Auch diese Fortsetzung erweist sich als ziemlich opernpraktische Vorlage für die Kombination der Musik aus 16 frühen Verdi-Opern zwischen Oberto (1839) und Stiffelio (1850). Aus dieser Periode liefern Ernani (1844), I due Foscari (1844), Giovanna d’Arco (1845) und I Masnadieri (1847) ihre verblüffend passenden musikalischen Beiträge. Aber auch musikalische Schmuckstücke aus sehr selten zu hörenden Werken wie Un giorno di regno (1840), I Lombardi (1843) oder Alzira (1846) sind zu entdecken. Natürlich sind die auf Anhieb erkennbaren Beiträge aus den beiden populären Frühwerken Nabucco (1842) und Macbeth (1847) dramatisch passend eingebaute Höhepunkte. Wenn das „Va, pensiero“ des Gefangenenchores aus Nabucco zum Finale mit der zerstörten und brennenden Barrikadeninstallation anhebt, ist das besonders ergreifend und feuert den Schlussbeifall zusätzlich an. Das gilt aber auch für die adaptierte Wahnsinnsszene der Lady Macbeth oder für die Bankettszene, durch die natürlich nicht der Geist von Banco, sondern der von Laura geistert.

Der polnische Regisseur Krystian Lada hat für sein Skript tief gegraben und viel gefunden. Er steht auch für Regie, Bühne und die Videos. Gelungen ist ein stimmiges Gesamtkunstwerk. Hier passen die verbindenden gesprochenen Textpassagen zu den eigens gedrehten und den dokumentarischen Videos ebenso wie die Umsetzung der sich vokal aufschwingenden Emotionen in eine verblüffend passgenau, scheinbar improvisierende Choreografie (Michiel Vandevelde) für die neunköpfige Straßentänzertruppe!

Verdis Büste findet sich auch auf der Barrikade. Sie gehört dazu und ist unzerstörbar, wie seine Musik. Dass die Italiener das „Va! pensiero“ auch heute noch mitsingen können und dieser Chor den Rang einer heimlichen Nationalhymne hat, spricht für sich. Einen politisch so wachen Geist und empathischen Menschen wie Verdi darf man getrost, so wie Lada und der Musikalische Leiter dieser Produktion Carlo Goldstein es gemacht haben, als musikalischen Kronzeugen für ein Revolutionsstück bemühen. Vor allem, weil sie können, was sie dürfen.

Man ertappt sich für einen Moment bei der Überlegung, ob sich das mit Wagner auch machen ließe und kommt zu dem Ergebnis: eher nicht. Inhaltlich, weil ihn sein Lebenslauf dezidiert von der einen, aufbegehrenden Seite der Barrikade auf die andere, die staatstragende trug. Aber auch formal, weil sich seine Werke so hermetisch geschlossen sich selbst genügen. Ausgenommen der Ring, der ja schon Gegenstand einer pasticcioähnlichen Bearbeitung (am konsequentesten bei Tatjana Gürbaca in Wien) war.

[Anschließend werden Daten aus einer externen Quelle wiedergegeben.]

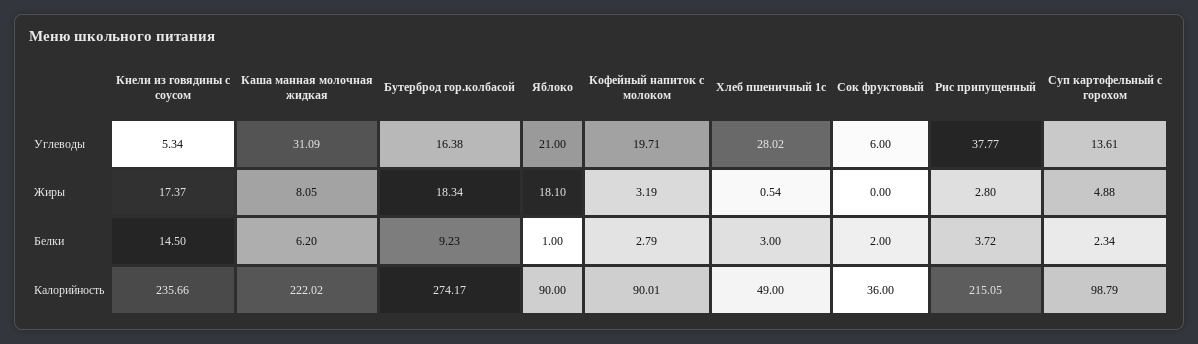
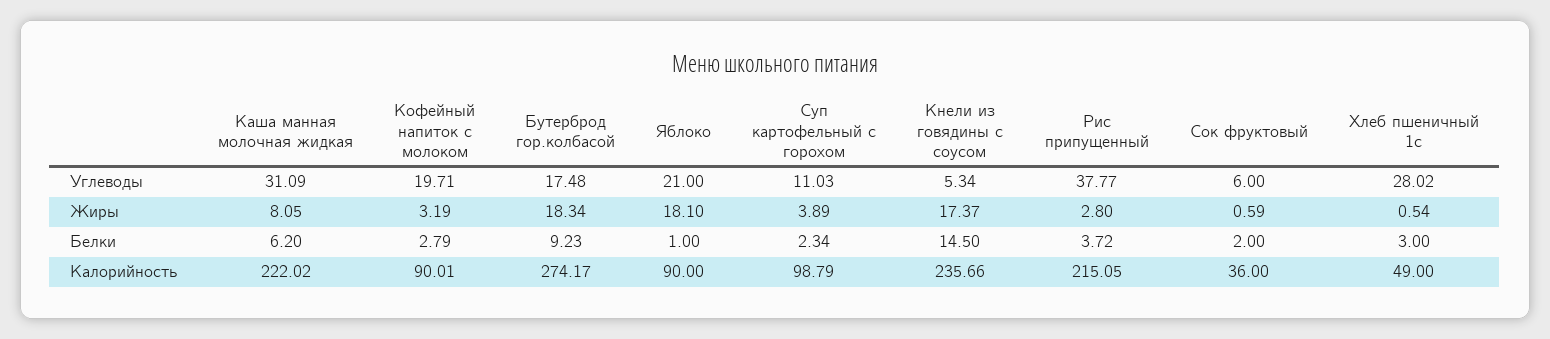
  {
    "Кнели из говядины с соусом": {
      "Углеводы": 5.34,
      "Жиры": 17.37,
      "Белки": 14.5,
      "Калорийность": 235.66
    },
    "Каша манная молочная жидкая": {
      "Углеводы": 31.09,
      "Жиры": 8.05,
      "Белки": 6.2,
      "Калорийность": 222.02
    },
    "Бутерброд гор.колбасой": {
-     "Углеводы": 16.38,
+     "Углеводы": 17.48,
      "Жиры": 18.34,
      "Белки": 9.23,
      "Калорийность": 274.17
    },
    "Яблоко": {
      "Углеводы": 21,
      "Жиры": 18.1,
      "Белки": 1,
      "Калорийность": 90
    },
    "Кофейный напиток с молоком": {
      "Углеводы": 19.71,
      "Жиры": 3.19,
      "Белки": 2.79,
      "Калорийность": 90.01
    },
    "Хлеб пшеничный 1с": {
      "Углеводы": 28.02,
      "Жиры": 0.54,
      "Белки": 3,
      "Калорийность": 49
    },
    "Сок фруктовый": {
      "Углеводы": 6,
-     "Жиры": 0,
+     "Жиры": 0.59,
      "Белки": 2,
      "Калорийность": 36
    },
    "Рис припущенный": {
      "Углеводы": 37.77,
      "Жиры": 2.8,
      "Белки": 3.72,
      "Калорийность": 215.05
    },
    "Суп картофельный с горохом": {
-     "Углеводы": 13.61,
+     "Углеводы": 11.03,
-     "Жиры": 4.88,
+     "Жиры": 3.89,
      "Белки": 2.34,
      "Калорийность": 98.79
    }
  }

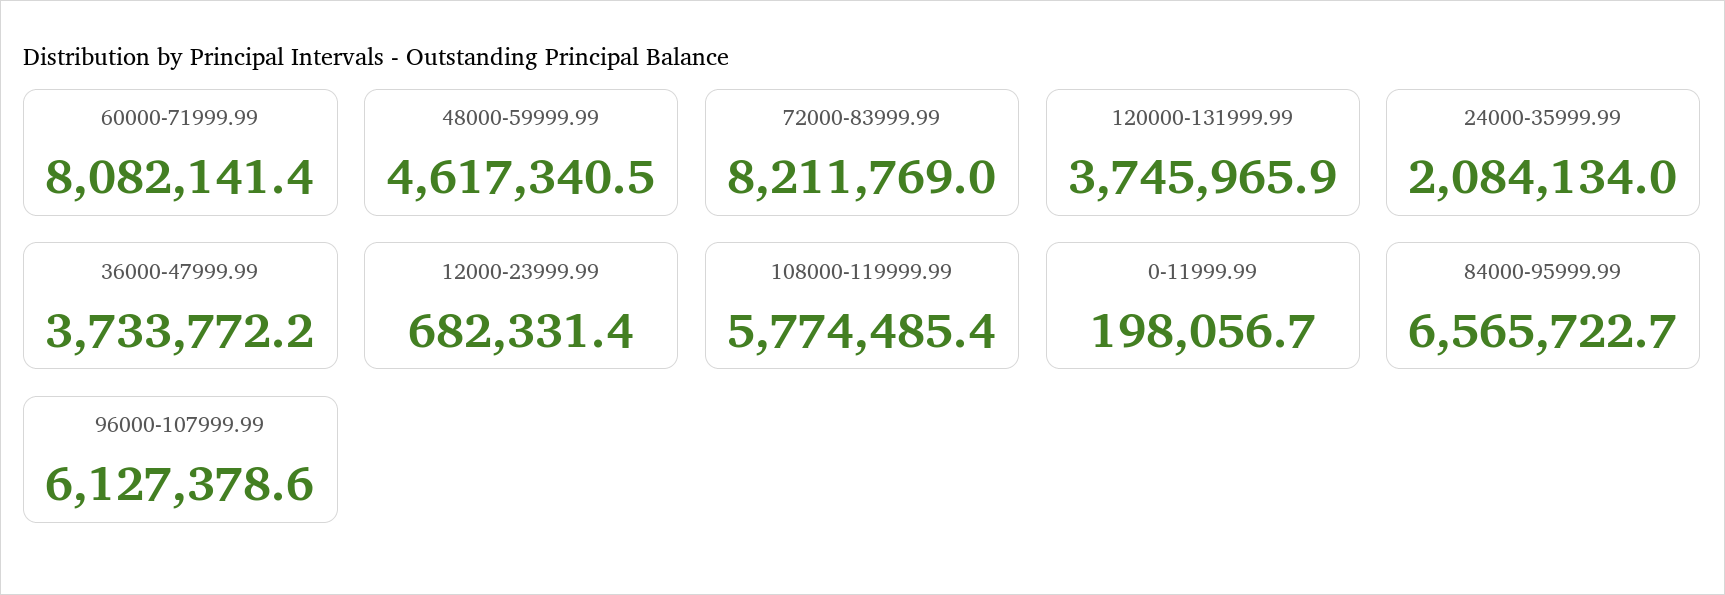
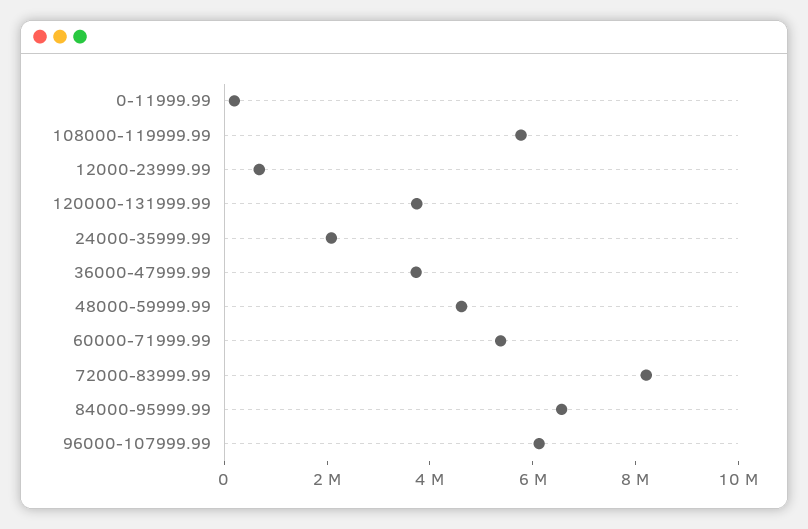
  {
-   "60000-71999.99": 8082141.4,
+   "60000-71999.99": 5500000,
    "48000-59999.99": 4617340.5,
    "72000-83999.99": 8211769,
    "120000-131999.99": 3745965.9,
    "24000-35999.99": 2084134,
    "36000-47999.99": 3733772.2,
    "12000-23999.99": 682331.4,
    "108000-119999.99": 5774485.4,
    "0-11999.99": 198056.7,
    "84000-95999.99": 6565722.7,
    "96000-107999.99": 6127378.6
  }

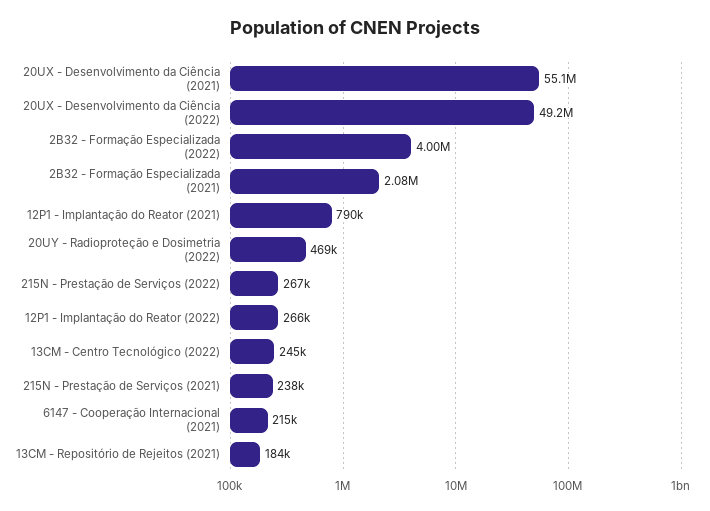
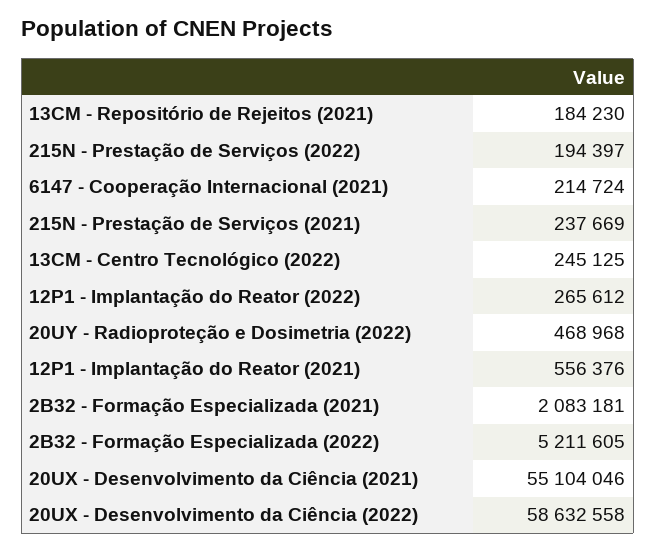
  {
    "20UX - Desenvolvimento da Ciência (2021)": 55104046,
-   "20UX - Desenvolvimento da Ciência (2022)": 49200000,
+   "20UX - Desenvolvimento da Ciência (2022)": 58632558,
-   "2B32 - Formação Especializada (2022)": 4000000,
+   "2B32 - Formação Especializada (2022)": 5211605,
    "2B32 - Formação Especializada (2021)": 2083181,
-   "12P1 - Implantação do Reator (2021)": 790000,
+   "12P1 - Implantação do Reator (2021)": 556376,
    "20UY - Radioproteção e Dosimetria (2022)": 468968,
-   "215N - Prestação de Serviços (2022)": 267000,
+   "215N - Prestação de Serviços (2022)": 194397,
    "12P1 - Implantação do Reator (2022)": 265612,
    "13CM - Centro Tecnológico (2022)": 245125,
    "215N - Prestação de Serviços (2021)": 237669,
    "6147 - Cooperação Internacional (2021)": 214724,
    "13CM - Repositório de Rejeitos (2021)": 184230
  }

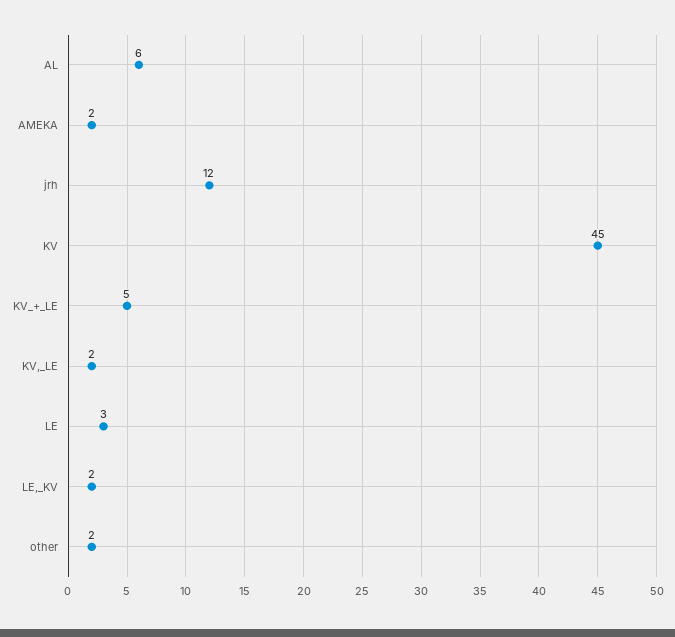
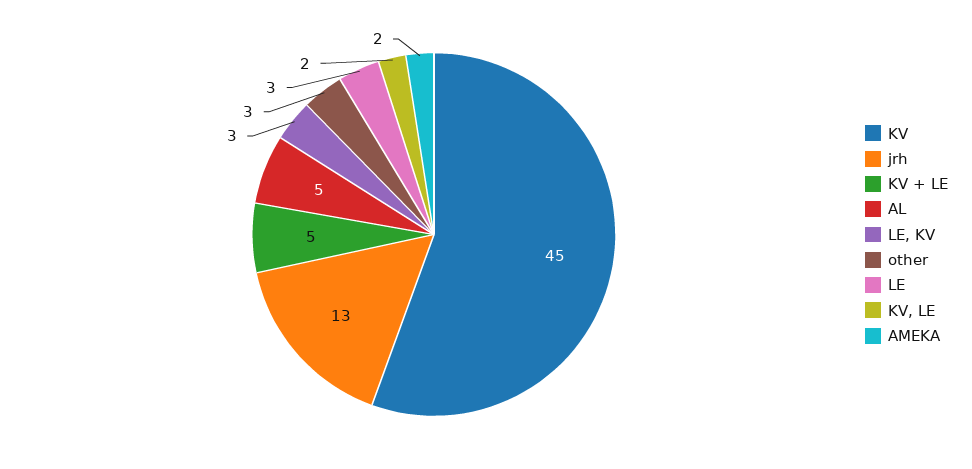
  {
-   "AL": 6,
+   "AL": 5,
    "AMEKA": 2,
-   "jrh": 12,
+   "jrh": 13,
    "KV": 45,
    "KV_+_LE": 5,
    "KV,_LE": 2,
    "LE": 3,
-   "LE,_KV": 2,
+   "LE,_KV": 3,
-   "other": 2
+   "other": 3
  }

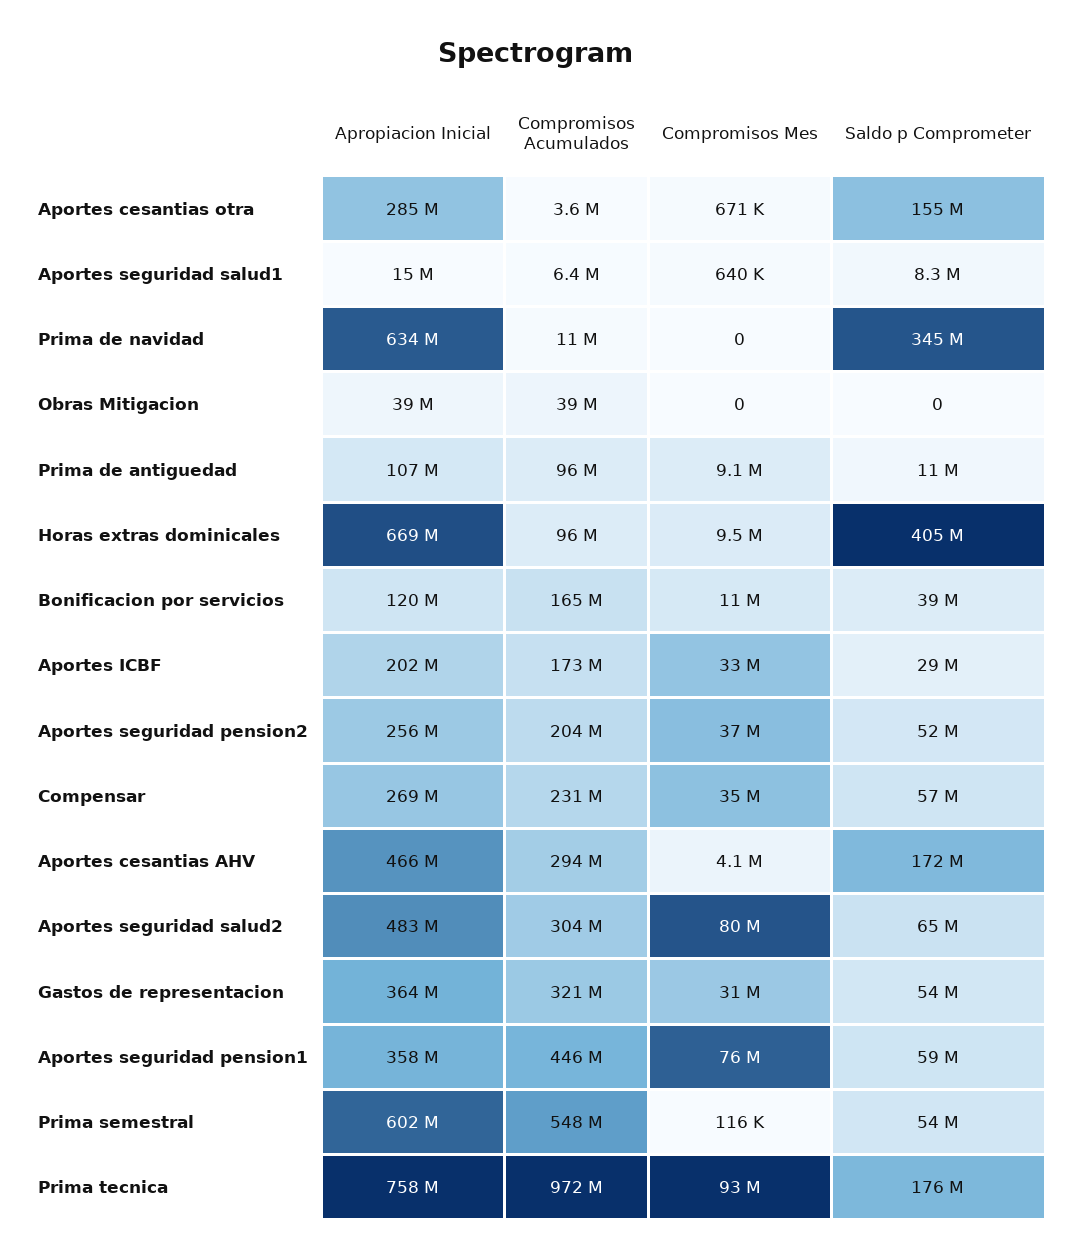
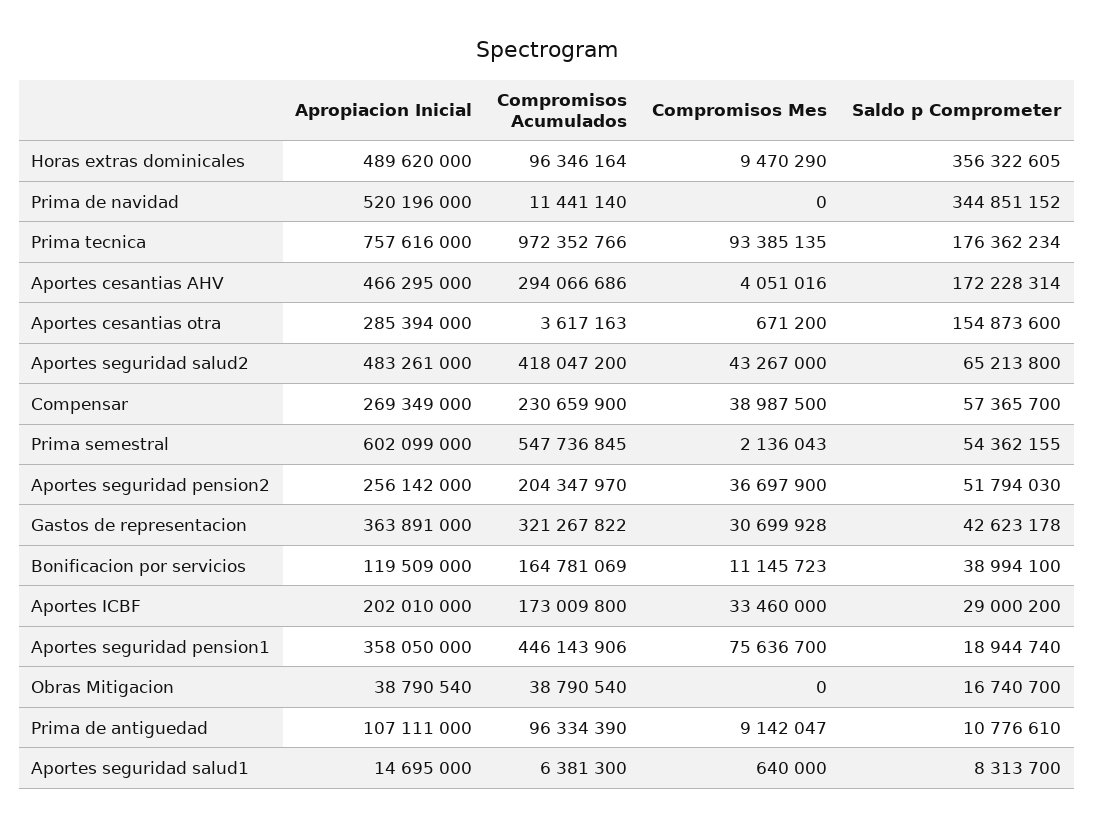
  {
    "Apropiacion Inicial": {
      "Aportes cesantias otra": 285394000,
      "Aportes seguridad salud1": 14695000,
-     "Prima de navidad": 634000000,
+     "Prima de navidad": 520196000,
      "Obras Mitigacion": 38790540,
      "Prima de antiguedad": 107111000,
-     "Horas extras dominicales": 669000000,
+     "Horas extras dominicales": 489620000,
      "Bonificacion por servicios": 119509000,
      "Aportes ICBF": 202010000,
      "Aportes seguridad pension2": 256142000,
      "Compensar": 269349000,
      "Aportes cesantias AHV": 466295000,
      "Aportes seguridad salud2": 483261000,
      "Gastos de representacion": 363891000,
      "Aportes seguridad pension1": 358050000,
      "Prima semestral": 602099000,
      "Prima tecnica": 757616000
    },
    "Compromisos Acumulados": {
      "Aportes cesantias otra": 3617163,
      "Aportes seguridad salud1": 6381300,
      "Prima de navidad": 11441140,
      "Obras Mitigacion": 38790540,
      "Prima de antiguedad": 96334390,
      "Horas extras dominicales": 96346164,
      "Bonificacion por servicios": 164781069,
      "Aportes ICBF": 173009800,
      "Aportes seguridad pension2": 204347970,
      "Compensar": 230659900,
      "Aportes cesantias AHV": 294066686,
-     "Aportes seguridad salud2": 304000000,
+     "Aportes seguridad salud2": 418047200,
      "Gastos de representacion": 321267822,
      "Aportes seguridad pension1": 446143906,
      "Prima semestral": 547736845,
      "Prima tecnica": 972352766
    },
    "Compromisos Mes": {
      "Aportes cesantias otra": 671200,
      "Aportes seguridad salud1": 640000,
      "Prima de navidad": 0,
      "Obras Mitigacion": 0,
      "Prima de antiguedad": 9142047,
      "Horas extras dominicales": 9470290,
      "Bonificacion por servicios": 11145723,
      "Aportes ICBF": 33460000,
      "Aportes seguridad pension2": 36697900,
-     "Compensar": 35000000,
+     "Compensar": 38987500,
      "Aportes cesantias AHV": 4051016,
-     "Aportes seguridad salud2": 80000000,
+     "Aportes seguridad salud2": 43267000,
      "Gastos de representacion": 30699928,
      "Aportes seguridad pension1": 75636700,
-     "Prima semestral": 116000,
+     "Prima semestral": 2136043,
      "Prima tecnica": 93385135
    },
    "Saldo p Comprometer": {
      "Aportes cesantias otra": 154873600,
      "Aportes seguridad salud1": 8313700,
      "Prima de navidad": 344851152,
-     "Obras Mitigacion": 0,
+     "Obras Mitigacion": 16740700,
      "Prima de antiguedad": 10776610,
-     "Horas extras dominicales": 405000000,
+     "Horas extras dominicales": 356322605,
      "Bonificacion por servicios": 38994100,
      "Aportes ICBF": 29000200,
      "Aportes seguridad pension2": 51794030,
      "Compensar": 57365700,
      "Aportes cesantias AHV": 172228314,
      "Aportes seguridad salud2": 65213800,
-     "Gastos de representacion": 54000000,
+     "Gastos de representacion": 42623178,
-     "Aportes seguridad pension1": 59000000,
+     "Aportes seguridad pension1": 18944740,
      "Prima semestral": 54362155,
      "Prima tecnica": 176362234
    }
  }

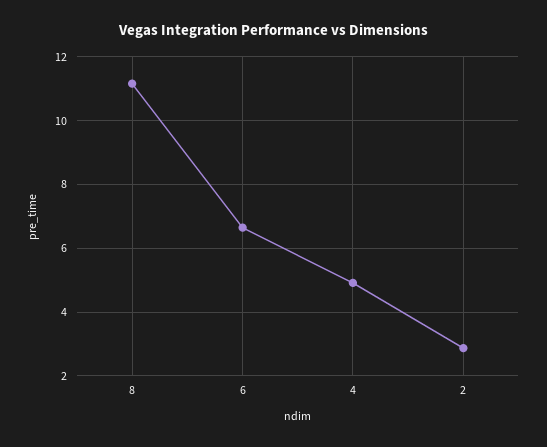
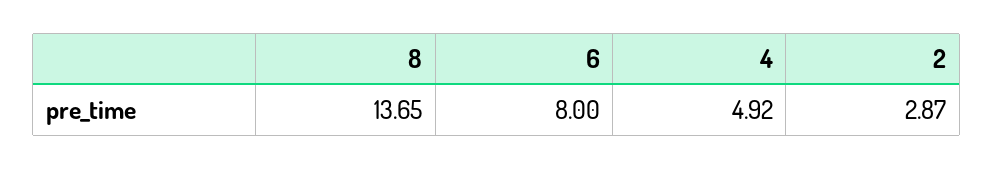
  {
-   "8": 11.2,
+   "8": 13.65,
-   "6": 6.6,
+   "6": 8,
    "4": 4.92,
    "2": 2.87
  }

Das spricht nicht gegen den Künstler Wagner. Die Flexibilität mit der man Bausteine zumindest aus den verwendeten frühen Opern auch neu verbauen kann, aber auch nicht nur für Verdi. Auch wären seine späteren Meisterwerke dafür nicht geeignet, weil zu bekannt. Hier würden verwendete Teile ihren eigentlichen Kontext immer zu deutlich mitliefern. Goldstein hat sich daher zum Glück bewusst auf die Frühwerke konzentriert. Was er da allerdings mit dem La Monnaie Symphony Orchestra liefert packt nicht nur durchweg, sondern trägt auch die Protagonisten.

Als Giuseppe treten im ersten Teil Vittorio Prato und als Lorenzo der gutmütig sonore Justin Hopkins an. Nino Machaidze zieht für ihre zentrale Rolle der Laura alle dramatischen Register. Aus dem Rivoluzione-Ensemble ragen der italienische Tenor Enea Scala als charismatischer Carlo mit unerschütterlich strahlenden Schmettertönen und die atemberaubende Gabriela Legun in der kleinen Partie der Christina heraus. Sie ist zum Glück in Nostalgia noch einmal in der Rolle von Christinas Tochter Virginia zu erleben. Da gibt Scott Hendricks den älteren Carlo und Giovanni Battista Parodi den Giuseppe. Lorenzo ist hier (seltsamerweise) nur eine stumme Rolle. Mit ihrer traumhaften Höhensicherheit, Bühnenpräsenz und augenzwinkernder Selbstironie im Spiel hinterlässt die australische Sopranistin Hellen Dix als Galeristin einen bleibenden Eindruck.

Im selbst in den Folgevorstellungen ausverkauften Haus, ließ sich ein gut gemischtes Brüsseler Publikum willig auf diese Reise zu neuen Verdi-Ufern ein, feierte den Entdeckermut seines Opernhauses und die mitreißende Leistung aller Beteiligten.